Key takeaways

  • Homeowners insurance policies typically include coverage for personal property such as jewelry, but the limits are usually quite low.
  • You may be able to increase your personal property coverage limit or add scheduled personal property coverage.
  • A scheduled personal property endorsement or a stand-alone jewelry insurance policy may cover accidental loss.

Most people keep their valuables, including jewelry, in their home. For this reason, many people may assume that homeowners insurance automatically includes enough coverage for jewelry, whether it is damaged or stolen. While standard homeowners insurance policies include coverage for personal property inside your home, standard limits may not provide adequate coverage for high-value jewelry. It is worth understanding your policy and what it covers so you can help prevent a financial loss if your jewelry is stolen or damaged in a covered peril.

When is jewelry covered by homeowners insurance?

Jewelry is included in personal property coverage but usually only up to a specified dollar amount. As jewelry can be both valuable and easy to steal, insurance companies usually cap jewelry coverage at a relatively low dollar amount. A common policy limit for jewelry is $1,500, but your policy may vary. Additionally, your deductible would apply to personal property losses, so keep that in mind. Any jewelry valued under your deductible would essentially have no coverage.

If you have jewelry worth more than your designated coverage limit, you may be able to increase your personal property coverage limit, or you could consider scheduled personal property. This coverage may be offered by your carrier as an endorsement and could be used to insure high-value items separately than other personal property.

Does home insurance cover stolen jewelry?

Theft is considered a covered peril for most home insurance policies, including HO-3 insurance (the most common home insurance policy), but only up to the policy limits. Whether you have one high-value item or an entire high-value jewelry collection, your home insurance policy will only pay up to the policy limit for jewelry coverage. Without increasing your personal property coverage limit or adding scheduled personal property coverage, your home insurance policy may not offer enough coverage to fully replace stolen jewelry.

Does home insurance cover damaged jewelry?

Homeowners insurance policies may cover personal property on a named perils or open perils basis. Depending on your policy, there are some perils that are typically not included or specifically excluded. Damaged jewelry may be covered if it is harmed in a covered peril such as a fire or windstorm, but only up to your policy limits. Jewelry covered under a scheduled personal property endorsement may have coverage in case of accidental damage.

******************************

**EXERCISE**
What does the text on homeowners insurance for jewelry give as a common policy limit for jewelry?

**Data records**
******************************

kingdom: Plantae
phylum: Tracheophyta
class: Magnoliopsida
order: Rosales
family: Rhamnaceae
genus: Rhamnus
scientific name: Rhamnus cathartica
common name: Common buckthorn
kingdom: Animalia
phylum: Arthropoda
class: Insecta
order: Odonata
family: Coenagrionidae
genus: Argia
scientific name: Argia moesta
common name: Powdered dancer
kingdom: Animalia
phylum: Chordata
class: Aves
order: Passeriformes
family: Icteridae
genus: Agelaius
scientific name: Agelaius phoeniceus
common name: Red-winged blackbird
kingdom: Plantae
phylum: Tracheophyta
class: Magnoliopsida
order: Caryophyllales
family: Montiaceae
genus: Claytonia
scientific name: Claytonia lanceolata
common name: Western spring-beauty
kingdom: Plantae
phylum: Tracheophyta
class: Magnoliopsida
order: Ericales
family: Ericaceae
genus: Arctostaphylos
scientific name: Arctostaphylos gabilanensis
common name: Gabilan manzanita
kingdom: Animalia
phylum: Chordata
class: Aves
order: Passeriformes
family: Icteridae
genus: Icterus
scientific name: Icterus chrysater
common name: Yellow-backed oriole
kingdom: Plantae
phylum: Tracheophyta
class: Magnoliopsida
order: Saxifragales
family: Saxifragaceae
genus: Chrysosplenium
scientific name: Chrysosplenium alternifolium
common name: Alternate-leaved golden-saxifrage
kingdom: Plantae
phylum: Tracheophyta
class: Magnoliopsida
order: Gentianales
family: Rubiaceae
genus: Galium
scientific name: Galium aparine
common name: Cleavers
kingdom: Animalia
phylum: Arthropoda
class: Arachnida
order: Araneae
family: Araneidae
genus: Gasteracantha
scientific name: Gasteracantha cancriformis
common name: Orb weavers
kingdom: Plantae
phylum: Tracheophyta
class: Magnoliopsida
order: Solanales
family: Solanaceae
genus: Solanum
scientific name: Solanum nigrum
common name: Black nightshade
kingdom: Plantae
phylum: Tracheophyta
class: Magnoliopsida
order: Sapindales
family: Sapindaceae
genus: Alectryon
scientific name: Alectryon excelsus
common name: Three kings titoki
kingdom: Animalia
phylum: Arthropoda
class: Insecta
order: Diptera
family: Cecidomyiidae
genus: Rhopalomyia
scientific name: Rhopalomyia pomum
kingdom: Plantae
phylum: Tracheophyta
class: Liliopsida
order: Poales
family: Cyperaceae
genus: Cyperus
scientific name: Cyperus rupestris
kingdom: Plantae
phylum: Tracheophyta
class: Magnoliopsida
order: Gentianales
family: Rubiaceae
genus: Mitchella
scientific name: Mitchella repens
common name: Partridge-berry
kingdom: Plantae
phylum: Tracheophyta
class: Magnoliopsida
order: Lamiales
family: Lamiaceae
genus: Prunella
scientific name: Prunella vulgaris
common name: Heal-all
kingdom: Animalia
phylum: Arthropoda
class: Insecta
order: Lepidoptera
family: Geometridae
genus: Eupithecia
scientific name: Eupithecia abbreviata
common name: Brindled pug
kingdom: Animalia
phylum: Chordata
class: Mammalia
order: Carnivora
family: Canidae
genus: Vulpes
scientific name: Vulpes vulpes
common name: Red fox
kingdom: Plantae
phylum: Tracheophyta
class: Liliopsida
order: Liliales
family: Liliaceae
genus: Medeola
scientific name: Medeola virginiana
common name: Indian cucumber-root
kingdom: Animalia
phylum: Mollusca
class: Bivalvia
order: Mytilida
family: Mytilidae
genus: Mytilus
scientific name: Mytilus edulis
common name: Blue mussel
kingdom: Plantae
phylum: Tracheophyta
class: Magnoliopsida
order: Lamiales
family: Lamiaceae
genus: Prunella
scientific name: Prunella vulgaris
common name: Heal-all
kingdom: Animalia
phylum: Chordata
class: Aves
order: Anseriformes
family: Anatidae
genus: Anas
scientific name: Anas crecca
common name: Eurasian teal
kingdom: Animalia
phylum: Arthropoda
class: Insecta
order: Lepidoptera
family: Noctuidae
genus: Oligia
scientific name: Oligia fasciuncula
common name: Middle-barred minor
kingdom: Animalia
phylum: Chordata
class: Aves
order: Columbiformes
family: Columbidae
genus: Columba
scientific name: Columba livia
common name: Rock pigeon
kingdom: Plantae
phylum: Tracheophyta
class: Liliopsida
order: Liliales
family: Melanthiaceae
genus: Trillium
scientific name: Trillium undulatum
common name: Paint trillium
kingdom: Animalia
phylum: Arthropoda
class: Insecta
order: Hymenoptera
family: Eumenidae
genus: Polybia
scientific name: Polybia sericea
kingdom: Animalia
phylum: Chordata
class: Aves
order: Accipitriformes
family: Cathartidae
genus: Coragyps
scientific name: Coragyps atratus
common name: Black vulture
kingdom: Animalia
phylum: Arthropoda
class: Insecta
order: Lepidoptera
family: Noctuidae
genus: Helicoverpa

******************************

**TASK SOLUTION**
$1,500